Tehlike çanları

Yıllarca ne büyük yanlışlar yapmışız. Devletimiz ne kadar gereksiz ve boş-beleş işler peşinde koşmuş. "Aman çocuk yapmayın" diye vatandaşı ne kadar yanlış yönlendirmiş...

Tahminler ortada:

Böyle giderse 2100 yılında iyimser tahminle Türkiye nüfusu 50 milyon, kötümser tahmine de 25 milyona düşecek. Üstelik onlar da iş yapamaz yaşlı insanlardan oluşacak. Şu anda bile nüfusumuzun yüzde 10,6'sı 65 yaşın üzerinde.

İşte öngörüsüzlük denilen de bu!

Bundan 40 yıl önce "100 milyonluk Büyük Türkiye" diyenlere vebalı gibi bakılıyordu. Ülkeyi yönetenlerin elinden gelse, hepsini toplayıp kodese tıkacaktı! O yıllarda ülkeyi yönetenlerin işi gücü vatandaşa "doğum kontrol" dayatması yapmaktı. Yurdun dört bir yanında prezervatif dağıtılıyor, köylerde kadınlar sıraya sokulup spiral takılıyordu. Hatta yakın geçmişte Cumhurbaşkanı Erdoğan "dört çocuk" dediğinde dört bir yandan ağır saldırılara uğramıştı.

İşte bugün içine düştüğümüz hal ortada...

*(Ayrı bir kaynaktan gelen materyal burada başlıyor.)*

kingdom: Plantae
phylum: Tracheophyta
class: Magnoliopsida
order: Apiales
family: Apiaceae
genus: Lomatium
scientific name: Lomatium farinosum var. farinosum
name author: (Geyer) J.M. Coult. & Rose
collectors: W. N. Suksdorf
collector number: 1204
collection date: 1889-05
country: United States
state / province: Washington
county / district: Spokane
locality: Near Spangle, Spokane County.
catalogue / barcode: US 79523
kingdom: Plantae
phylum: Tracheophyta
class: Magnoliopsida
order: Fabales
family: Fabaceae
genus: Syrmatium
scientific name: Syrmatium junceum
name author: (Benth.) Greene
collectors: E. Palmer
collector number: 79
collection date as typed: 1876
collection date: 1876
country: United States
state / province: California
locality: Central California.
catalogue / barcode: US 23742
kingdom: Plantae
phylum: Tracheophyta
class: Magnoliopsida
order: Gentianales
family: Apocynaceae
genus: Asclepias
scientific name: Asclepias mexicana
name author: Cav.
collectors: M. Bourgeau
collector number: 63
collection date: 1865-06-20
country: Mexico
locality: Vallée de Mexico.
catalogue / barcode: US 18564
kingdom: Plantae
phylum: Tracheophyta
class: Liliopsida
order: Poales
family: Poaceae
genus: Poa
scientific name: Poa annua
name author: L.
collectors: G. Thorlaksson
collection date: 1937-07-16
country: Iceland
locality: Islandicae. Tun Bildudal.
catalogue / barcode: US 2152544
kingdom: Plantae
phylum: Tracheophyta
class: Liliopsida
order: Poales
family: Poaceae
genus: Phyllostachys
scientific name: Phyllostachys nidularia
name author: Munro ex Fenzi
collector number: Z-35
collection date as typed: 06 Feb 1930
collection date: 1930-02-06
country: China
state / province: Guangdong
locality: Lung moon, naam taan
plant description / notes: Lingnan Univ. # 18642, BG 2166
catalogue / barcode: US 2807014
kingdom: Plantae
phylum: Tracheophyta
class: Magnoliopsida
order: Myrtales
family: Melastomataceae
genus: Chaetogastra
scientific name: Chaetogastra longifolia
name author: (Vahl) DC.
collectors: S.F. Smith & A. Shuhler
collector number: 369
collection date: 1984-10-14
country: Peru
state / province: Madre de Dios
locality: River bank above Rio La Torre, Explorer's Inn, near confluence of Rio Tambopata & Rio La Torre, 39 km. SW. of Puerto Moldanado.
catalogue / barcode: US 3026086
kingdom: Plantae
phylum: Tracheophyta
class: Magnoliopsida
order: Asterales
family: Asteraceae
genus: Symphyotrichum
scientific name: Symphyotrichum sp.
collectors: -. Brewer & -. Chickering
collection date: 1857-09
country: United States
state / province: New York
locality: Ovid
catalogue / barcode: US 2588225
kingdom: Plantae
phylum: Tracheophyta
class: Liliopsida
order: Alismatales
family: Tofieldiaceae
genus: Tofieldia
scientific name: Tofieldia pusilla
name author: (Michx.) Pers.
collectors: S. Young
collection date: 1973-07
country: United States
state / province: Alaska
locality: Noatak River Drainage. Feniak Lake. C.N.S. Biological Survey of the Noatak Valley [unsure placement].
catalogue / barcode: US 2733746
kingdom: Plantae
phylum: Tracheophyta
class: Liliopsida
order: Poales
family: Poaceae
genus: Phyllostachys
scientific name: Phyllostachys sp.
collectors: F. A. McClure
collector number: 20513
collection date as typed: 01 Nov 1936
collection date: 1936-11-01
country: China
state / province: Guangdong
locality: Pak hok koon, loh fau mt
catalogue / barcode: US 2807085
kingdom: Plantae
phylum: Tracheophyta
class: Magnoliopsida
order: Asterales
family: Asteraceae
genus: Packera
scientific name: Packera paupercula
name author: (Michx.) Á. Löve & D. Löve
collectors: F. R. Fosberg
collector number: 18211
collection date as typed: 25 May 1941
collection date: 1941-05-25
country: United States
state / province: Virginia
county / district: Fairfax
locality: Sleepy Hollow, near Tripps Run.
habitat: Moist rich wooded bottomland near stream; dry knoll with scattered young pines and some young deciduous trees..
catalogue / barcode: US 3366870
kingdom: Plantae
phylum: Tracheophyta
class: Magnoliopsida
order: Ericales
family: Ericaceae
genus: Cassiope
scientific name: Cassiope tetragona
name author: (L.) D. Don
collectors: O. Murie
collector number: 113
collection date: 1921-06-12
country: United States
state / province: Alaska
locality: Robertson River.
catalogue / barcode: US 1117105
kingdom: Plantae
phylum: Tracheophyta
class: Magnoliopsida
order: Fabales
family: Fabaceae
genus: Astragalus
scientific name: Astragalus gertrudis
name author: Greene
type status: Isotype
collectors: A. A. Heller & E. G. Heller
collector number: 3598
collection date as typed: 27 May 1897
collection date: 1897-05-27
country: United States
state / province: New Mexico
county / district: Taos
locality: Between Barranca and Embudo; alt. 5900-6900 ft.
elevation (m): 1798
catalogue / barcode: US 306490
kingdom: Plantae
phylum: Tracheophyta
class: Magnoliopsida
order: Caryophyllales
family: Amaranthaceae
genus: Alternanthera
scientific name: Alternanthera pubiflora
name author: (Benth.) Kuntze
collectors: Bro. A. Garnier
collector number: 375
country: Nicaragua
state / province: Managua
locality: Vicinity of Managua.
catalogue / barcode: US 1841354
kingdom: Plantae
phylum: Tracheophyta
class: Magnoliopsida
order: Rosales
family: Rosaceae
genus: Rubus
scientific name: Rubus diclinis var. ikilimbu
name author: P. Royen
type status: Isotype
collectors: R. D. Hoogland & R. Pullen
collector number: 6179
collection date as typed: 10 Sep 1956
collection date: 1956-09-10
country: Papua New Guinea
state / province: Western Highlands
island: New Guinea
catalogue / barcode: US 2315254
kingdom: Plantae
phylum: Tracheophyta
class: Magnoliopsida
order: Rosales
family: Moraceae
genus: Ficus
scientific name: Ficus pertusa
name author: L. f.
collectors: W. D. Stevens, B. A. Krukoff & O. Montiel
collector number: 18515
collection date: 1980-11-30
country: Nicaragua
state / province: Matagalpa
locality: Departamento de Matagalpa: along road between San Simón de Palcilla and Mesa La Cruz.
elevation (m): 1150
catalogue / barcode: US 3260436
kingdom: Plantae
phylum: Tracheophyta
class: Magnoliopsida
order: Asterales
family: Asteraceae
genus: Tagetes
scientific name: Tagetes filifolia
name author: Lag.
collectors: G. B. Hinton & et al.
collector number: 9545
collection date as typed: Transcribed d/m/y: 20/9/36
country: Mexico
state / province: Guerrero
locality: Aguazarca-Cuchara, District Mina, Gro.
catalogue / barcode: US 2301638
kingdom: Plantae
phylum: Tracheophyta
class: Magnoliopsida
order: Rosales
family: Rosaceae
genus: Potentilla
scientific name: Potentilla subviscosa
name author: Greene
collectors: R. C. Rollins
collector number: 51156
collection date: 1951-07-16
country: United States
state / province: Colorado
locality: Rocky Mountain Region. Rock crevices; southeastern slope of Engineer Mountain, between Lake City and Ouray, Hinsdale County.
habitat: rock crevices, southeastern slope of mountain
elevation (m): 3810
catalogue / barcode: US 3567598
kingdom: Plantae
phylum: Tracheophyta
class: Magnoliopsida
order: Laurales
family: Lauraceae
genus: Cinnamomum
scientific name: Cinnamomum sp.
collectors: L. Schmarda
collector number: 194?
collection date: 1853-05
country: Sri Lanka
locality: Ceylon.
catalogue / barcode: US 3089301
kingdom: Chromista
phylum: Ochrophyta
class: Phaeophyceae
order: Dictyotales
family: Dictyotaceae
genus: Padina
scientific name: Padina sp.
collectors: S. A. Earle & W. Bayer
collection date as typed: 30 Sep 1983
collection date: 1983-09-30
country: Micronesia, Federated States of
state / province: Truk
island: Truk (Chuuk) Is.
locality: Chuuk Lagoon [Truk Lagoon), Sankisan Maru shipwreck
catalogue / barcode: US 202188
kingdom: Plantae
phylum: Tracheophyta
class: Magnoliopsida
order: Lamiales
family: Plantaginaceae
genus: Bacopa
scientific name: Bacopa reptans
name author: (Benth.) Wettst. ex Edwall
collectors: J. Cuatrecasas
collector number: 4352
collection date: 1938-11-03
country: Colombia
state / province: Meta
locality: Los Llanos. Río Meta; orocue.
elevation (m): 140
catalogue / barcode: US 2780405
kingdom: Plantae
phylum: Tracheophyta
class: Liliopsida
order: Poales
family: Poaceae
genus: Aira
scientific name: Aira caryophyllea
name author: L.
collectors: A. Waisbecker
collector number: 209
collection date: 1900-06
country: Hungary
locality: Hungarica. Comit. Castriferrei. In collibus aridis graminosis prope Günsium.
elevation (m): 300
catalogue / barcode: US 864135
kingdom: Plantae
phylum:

Şimdi de "Biz ne yapacağız" diye kara kara düşünüyoruz! Nüfusu artırmak için tedbirler peşinde koşuyoruz.

***

Dün, Türkiye Basın Federasyonu'nun geleneksel kahvaltılı sohbetleri çerçevesinde Aile ve Sosyal Politikalar Bakanı Mahinur Göktaş'ı ağırladık. Ağırlıklı konu, Türkiye'nin nüfus artış hızıydı...

Bakan Göktaş, tehlikenin büyüklüğüne yönelik rakamlar paylaştı:

"2023 yılında Türkiye'de doğurganlık oranı 1,67 idi. Geçen yıl 1,51'e düştü. Bugün ise 1,48 seviyesinde. Kadın ve erkeklerde evlilik yaşı yükseldi. Önümüzdeki 5 yıl içinde ilkokula giden öğrenci sayısının 700 bin azalacağı tahmin ediliyor."

Bunlar oldukça rahatsız edici rakamlar! Üstelik dağılım illere göre çok farklı. Mesela Urfa'da doğurganlık oranı halen yüzde 3'ün üzerinde seyrediyor. Ancak bazı batı illerinde nüfus geriye doğru gidiyor.

Yine de Avrupa'ya bakınca iyiyiz. Türkiye'de bugün yaş ortalaması 34,4. Ama hızla yaşlanıyoruz. Çok ciddi tedbirler alınması gerekiyor.